I am a girl who wants to experience everything: happiness, heart break, jealousy, love, anger, depression ect I want to feel all the emotions possible. I want tonnes of amazing and shitty memories, that will change me and sculpt who I am. I am the girl with the huge bucket list and the girl who dreams of a 'perfect future' and the all places I could travel. But I have a fear, one that I will share with you. It's called torschlusspanik which is the fear that one's life is passing by. I hate knowing that I'm getting older and possibly running out of chances to do things even though I'm still in my teenage years. I just feel as though when I look back on a year there are only a few AMAZING memories that you remember. I'm scared that I'm wasting time doing stupid things, such as lazy days in the house or just watching YouTube videos. I'm afraid that I'm not experiencing enough. It feels like I'm not living my life to the fullest because most days are insignificant.

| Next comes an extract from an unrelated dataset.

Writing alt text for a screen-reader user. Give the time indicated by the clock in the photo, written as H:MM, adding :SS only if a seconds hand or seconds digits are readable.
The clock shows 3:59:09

What I do know though is that I have an amazing really dysfunctional family whom I love. Friends I could laugh with all the time who constantly make me smile. I know that I could pick up a book and read for hours on end or that I could play piano and feel peaceful. I could sing and strum a guitar really really badly while belting out the lyrics and have a dance party. I know that this earth that we were put on for whatever reason is full of wonders.

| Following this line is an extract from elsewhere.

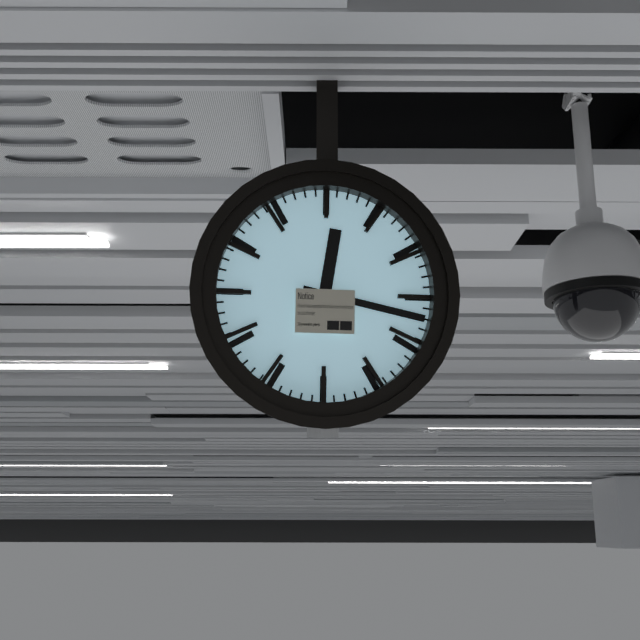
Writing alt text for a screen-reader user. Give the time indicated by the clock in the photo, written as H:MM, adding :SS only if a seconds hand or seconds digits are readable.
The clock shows 12:17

I guess I do know quite a lot but not at all enough. We will never know everything, we are curious so we continue to trying to solve mysteries. But I think I've come to realise that everyday is full of hope and opportunities. That not everyday will be memorable and awesome. Because then I don't think we would fully cherish the best days. I don't think everyday has to be amazing to live life to the fullest. I think to live life to the fullest you just have to do what you want. If that's having a lazing day that's fine. By just living we are making memories, we don't need every single day to be special but every once in a while something amazing will happen and you will know that life is wonderful.
I don't want to be scared anymore, although I know that life is passing by and we are getting older every second, but we are also living every second too, we are alive and we can choose how to live. It is our choice -nobody can tell you what to do- so take the chances that we come across and make amazing memories. Don't wait for a coincidence, it's all up to you.